At U.K.-based Surrey Satellite Technology Ltd. (SSTL), a number of earth observation (EO) projects are underway. The largest involves five microsatellites for the $100 million Rapideye constellation being constructed for Germany-based Rapideye AG, by MDA of Canada, according to David Frampton, SSTL marketing and communications manager. Each of the 150 kg microsatellites provides 6.5-meter ground sample distance (GSD) 6-band multispectural earth observation images primarily for agricultural and cartographic information services.

"During the past four years, SSTL has seen a dramatic increase in EO demand. Approximately 70 percent of current production is devoted to EO spacecraft," says Frampton. "The affordability of constellations allows revisit times to be more frequent (now daily, but it could be even more often) and this has lead to the reality of persistent monitoring being made possible at a reasonable cost."

By vastly reducing project costs, SSTL has enabled Algeria and Nigeria, for example, to develop and deploy their own EO satellites. Both countries are members of the five- nation consortium that sustains the Disaster Monitoring Constellation (DMC). SSTL is managing DMC ground station development, training, spacecraft design and manufacture as well as launch procurement at a reduced rate. DMC was first established in order to provide individual countries with disaster monitoring through coordination and constellation management for applications using EO satellites.

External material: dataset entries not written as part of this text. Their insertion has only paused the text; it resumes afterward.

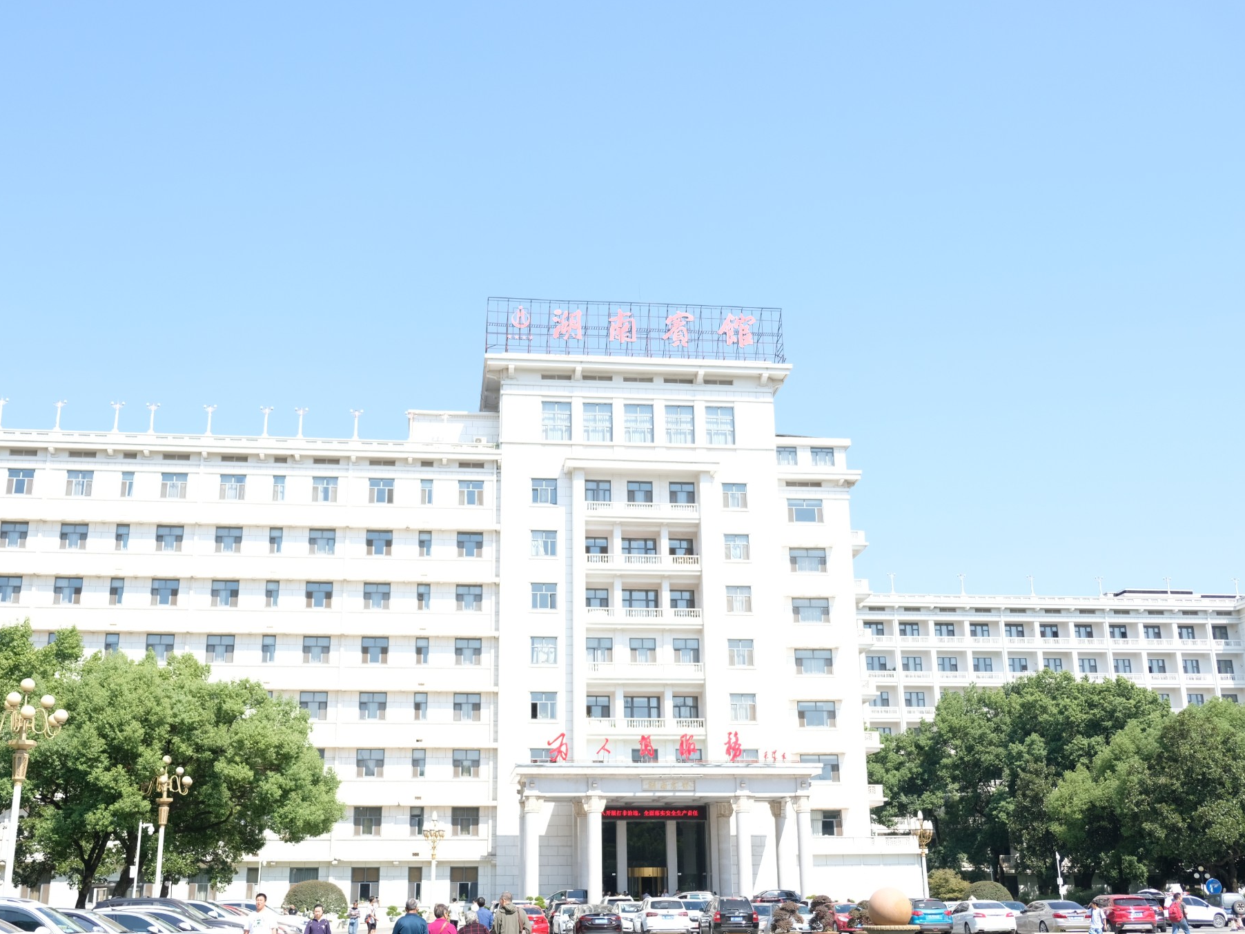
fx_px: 1295
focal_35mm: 36
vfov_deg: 39.7
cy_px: 466
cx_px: 582
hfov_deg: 51.3
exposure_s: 1/1000
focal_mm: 22.3
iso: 200
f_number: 3.2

SSTL has also established a new enterprise called DMC International Imaging (DMCII). Via DMCII, international data and commercial sales opportunities will be pursued. The latest meeting of the members of the DMC consortium was held (passive voice) in Beijing in November; the terms for the supply DMCII commercial data were agreed (passive) upon.

"DMCII will fund selected shared activities for the benefit of the consortium such as marketing and promotions, data quality initiatives and infrastructure development through data sales," says Frampton.

"Satellite design and production quality must not be confused with image quality. SSTL has its expertise in the manufacture of low-cost small satellites and we are only now getting down to the 2.5-meter GSD arena. Very expensive, high-resolution imaging is also available, but at a greatly increased price, and more often than not, without the earth coverage to make it of global benefit," adds Frampton.

SSTL is developing the fifth satellite for the DMC for China. This will have two cameras providing 32-meter 3-band multispectral and 4-meter GSD panchromatic images. This satellite is under construction at SSTL and launch is scheduled for mid-2005 on a Russian Cosmos rocket from Plesetsk Cosmodrome.

"The 32-meter camera image swath width will be 600 km so that the constellation revisit time for a given location will be at least every 24 hours. The benefits for a daily revisit as opposed to two weeks from other satellites means that crop growth and environmental issues such as flooding, fires or landslips can be tracked and managed around the world as they happen," says Frampton.

In addition, SSTL is developing the Topsat satellite platform for the U.K. government. This will be a 2.5-meter GSD satellite for varying applications worth approximately US$7.5 million. The launch is scheduled for mid-2005 also on a Russian Cosmos rocket from Plesetsk Cosmodrome.

A number of low-cost instruments are being developed in conjunction with the Planetary Environments Group and the Remote Sensing Group at the Surrey Space Center, which is part of the University of Surrey.

"These instrument concepts have a direct relevance to SSTL’s future business plans. These include miniature un-cooled thermal infrared imagers, which have application to fire detection, volcanology and ocean current monitoring; ultra-violet radiometers for atmospheric research — observing ozone and other trace gasses; and imaging spectrometers for planetary exploration," says Frampton. "The thermal imager is in an advanced state of development and it is expected to be one of the instruments added to the next generation of DMC spacecrafts."

Whereas five years ago, SSTL satellites had data transfer rates of just 76 kbs; today transfers at 40, 80 or even 100 mbs are feasible.

"Obviously, this means the image quality is much improved, and this trend will only continue. Lifespan of the satellites is also improving due to improved efficiency in the design, resulting in longer term business cases," says Frampton. "The ability to deliver imagery on an ever more frequent and timely basis is having a huge impact for disaster monitoring and businesses such as crop management."

"Besides embracing increasingly advanced sensors and systems to allow the tracking of more than just raw images, the issue of synchronization of the satellite constellation itself, let alone with other technologies, is a key concern," adds Frampton. "In order for a multinational EO constellation such as the DMC to work, it requires the positioning of the satellites in the right orbit so that the revisit times are consistent, along with the development of the systems to allow for the sharing of imagery among all the DMC members."